Since the opening of the App Store, a long-debated question was that of where Apple should draw the line. As an example, Apple forbids any form of nudity in its App Store, even when there is no clear intention of sexuality. Attitudes on the human form are generally very relaxed in Europe compared to those of the United States. This results in the necessity of editing out nudity in advertising and other items when they are offered on the App Store. However, applications with “educational” sexual content are allowed and are frequently present at the top of the best-selling polls and are therefore unknowingly promoted by the App Store. About 5,000 sexually suggestive applications have been purged from the App Store this year in February, but there are others that still remain. Such applications arrive with an age rating, but apart from using Parental Control there is no other way on the App Store to block them from purchasing and being used.
Dixen said that iPhone Magasinet, another of his publications, had absolutely no problem to get approved. He also said that another of his magazines, Gear, which deals with gadgets in general, was featuring on its cover models partially-clothed. Ekstra Bladet, a Danish tabloid, had similar rejections because of the use of an image presenting a “page nine girl”, which is a popular feature in European publications that frequently feature a topless or nude woman inside a magazine in order to keep readers’ attention. German publisher Bild dealt with this restriction in March this year.
The company was also criticized for capricious censorship of language. For example, it has barred classics of literature like James Joyce with Ulysses and Oscar Wilde with The Importance of Being Earnest, but has allowed movies and podcasts full of profanity, with the MPAA rating only to guide buyers. Applications featuring Dalai Llama on the Chinese version of the store and violent comic books where also blocked, while violent movies and TV shows were allowed.
Dixen says that this form of censorship affects the value of the publications. He complains that it is necessary to obtain the approval of every application and every copy of the magazines. Dixen rhetorically asks what would happen if the next issue of the magazine about mobile phones in general presented a theme issue related to Android. According to him, approvals usually take up to two weeks and this could make information to be already out-of-date when it appears.
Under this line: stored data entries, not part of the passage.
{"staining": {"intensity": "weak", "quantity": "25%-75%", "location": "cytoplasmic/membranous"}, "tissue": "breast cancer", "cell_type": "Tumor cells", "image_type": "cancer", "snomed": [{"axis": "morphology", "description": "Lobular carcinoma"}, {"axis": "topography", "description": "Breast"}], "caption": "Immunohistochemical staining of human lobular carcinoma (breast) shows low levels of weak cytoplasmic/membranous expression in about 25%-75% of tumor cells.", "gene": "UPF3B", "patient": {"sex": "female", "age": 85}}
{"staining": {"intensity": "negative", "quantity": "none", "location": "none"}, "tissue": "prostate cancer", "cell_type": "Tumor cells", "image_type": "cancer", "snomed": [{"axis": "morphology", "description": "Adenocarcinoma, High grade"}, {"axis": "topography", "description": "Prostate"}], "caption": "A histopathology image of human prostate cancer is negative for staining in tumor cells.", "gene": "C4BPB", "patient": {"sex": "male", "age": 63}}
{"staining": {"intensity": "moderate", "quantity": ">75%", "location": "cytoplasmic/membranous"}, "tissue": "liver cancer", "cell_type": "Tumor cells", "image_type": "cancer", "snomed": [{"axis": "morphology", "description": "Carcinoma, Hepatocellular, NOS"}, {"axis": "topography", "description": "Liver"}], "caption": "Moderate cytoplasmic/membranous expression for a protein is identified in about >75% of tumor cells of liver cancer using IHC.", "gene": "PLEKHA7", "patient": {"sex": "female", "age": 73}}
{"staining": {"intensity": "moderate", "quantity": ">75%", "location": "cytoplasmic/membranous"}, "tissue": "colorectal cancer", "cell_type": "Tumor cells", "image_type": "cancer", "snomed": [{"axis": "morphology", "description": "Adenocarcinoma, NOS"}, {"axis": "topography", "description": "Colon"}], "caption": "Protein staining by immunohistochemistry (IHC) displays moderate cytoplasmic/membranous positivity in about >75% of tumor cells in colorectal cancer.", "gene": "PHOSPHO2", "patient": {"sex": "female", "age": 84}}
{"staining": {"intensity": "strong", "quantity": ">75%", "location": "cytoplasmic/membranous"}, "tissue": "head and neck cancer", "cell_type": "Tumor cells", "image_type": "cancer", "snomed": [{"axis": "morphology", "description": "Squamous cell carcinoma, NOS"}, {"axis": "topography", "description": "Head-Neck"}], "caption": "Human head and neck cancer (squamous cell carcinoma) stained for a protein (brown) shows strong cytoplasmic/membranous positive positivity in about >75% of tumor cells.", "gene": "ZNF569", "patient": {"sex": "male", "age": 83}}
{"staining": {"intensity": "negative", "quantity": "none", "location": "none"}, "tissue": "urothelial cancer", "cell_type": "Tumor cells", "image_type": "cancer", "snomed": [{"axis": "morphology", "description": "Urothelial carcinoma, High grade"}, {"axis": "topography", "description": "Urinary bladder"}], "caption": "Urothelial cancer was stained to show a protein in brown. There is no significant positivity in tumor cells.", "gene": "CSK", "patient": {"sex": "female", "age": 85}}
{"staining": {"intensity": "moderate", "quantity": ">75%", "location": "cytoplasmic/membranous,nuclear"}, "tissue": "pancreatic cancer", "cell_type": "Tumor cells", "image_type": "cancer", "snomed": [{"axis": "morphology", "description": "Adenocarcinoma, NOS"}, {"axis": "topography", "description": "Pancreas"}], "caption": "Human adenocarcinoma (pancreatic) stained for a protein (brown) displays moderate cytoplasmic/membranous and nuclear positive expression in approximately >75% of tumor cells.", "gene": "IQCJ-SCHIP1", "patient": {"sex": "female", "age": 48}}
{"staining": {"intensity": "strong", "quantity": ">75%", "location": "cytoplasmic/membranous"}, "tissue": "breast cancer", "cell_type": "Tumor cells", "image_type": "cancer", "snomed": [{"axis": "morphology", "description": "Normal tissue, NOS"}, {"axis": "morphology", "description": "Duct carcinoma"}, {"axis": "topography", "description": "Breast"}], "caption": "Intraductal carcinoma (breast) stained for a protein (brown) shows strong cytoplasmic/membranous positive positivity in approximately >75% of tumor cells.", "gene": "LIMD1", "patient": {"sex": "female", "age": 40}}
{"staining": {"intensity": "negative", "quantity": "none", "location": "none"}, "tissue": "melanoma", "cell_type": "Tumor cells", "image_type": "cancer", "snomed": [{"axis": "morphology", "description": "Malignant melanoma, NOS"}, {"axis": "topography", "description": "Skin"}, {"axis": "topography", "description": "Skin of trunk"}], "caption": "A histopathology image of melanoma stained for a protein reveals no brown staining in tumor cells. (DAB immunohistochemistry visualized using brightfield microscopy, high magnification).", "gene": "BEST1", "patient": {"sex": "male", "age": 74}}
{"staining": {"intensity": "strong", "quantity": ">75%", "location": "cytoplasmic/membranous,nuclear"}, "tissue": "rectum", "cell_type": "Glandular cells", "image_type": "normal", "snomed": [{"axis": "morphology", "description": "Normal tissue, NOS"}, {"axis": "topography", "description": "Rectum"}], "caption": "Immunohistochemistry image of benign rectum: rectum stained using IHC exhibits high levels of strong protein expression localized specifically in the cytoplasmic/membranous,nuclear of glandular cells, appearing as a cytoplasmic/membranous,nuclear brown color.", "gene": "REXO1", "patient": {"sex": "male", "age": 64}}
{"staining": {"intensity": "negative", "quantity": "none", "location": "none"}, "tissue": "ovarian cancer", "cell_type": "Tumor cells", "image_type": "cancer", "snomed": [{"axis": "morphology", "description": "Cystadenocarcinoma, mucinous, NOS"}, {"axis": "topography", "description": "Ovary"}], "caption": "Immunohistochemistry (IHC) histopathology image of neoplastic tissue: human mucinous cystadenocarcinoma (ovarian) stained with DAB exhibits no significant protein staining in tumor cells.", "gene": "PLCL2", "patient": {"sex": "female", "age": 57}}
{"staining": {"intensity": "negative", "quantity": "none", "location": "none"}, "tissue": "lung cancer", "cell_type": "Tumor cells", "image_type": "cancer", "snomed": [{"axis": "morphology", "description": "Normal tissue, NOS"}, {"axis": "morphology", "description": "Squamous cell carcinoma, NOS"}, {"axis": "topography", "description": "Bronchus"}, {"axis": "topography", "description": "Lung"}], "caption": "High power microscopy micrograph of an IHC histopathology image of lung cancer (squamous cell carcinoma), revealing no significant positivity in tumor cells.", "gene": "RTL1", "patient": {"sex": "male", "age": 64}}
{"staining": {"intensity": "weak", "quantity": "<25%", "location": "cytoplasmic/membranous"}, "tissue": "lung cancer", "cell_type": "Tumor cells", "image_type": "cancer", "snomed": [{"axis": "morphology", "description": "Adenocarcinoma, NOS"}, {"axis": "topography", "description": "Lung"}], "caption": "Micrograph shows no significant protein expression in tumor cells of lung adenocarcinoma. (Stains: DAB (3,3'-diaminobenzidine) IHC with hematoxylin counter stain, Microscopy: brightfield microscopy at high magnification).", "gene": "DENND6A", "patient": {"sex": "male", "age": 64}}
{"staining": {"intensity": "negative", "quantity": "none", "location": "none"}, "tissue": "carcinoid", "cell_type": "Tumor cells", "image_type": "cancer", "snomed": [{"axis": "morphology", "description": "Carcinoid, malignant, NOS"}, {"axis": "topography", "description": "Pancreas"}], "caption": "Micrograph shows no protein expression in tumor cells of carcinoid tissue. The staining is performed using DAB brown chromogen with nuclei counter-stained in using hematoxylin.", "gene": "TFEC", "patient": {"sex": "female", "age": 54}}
It is known that Apple itself has had problems with how far and where to control controversial application content and often attracted the anger of the developers. The vice president of Worldwide Product Marketing at Apple, Phil Schiller, said that the company had attempted to answer complaints coming from parents and women. When asked about the Sports Illustrated “Swimsuit Issue” application, which probably expresses the true meaning of the term “salacious”, he explained the difference between it and other similar applications, saying that it was a well-known company and its previously published content was broadly available in a “well-accepted format”.
Dixen added that the incident had been funny because not many magazines on Android would sell through Apple’s App Store. He also pointed out that where this policy would go was the important aspect of the whole topic.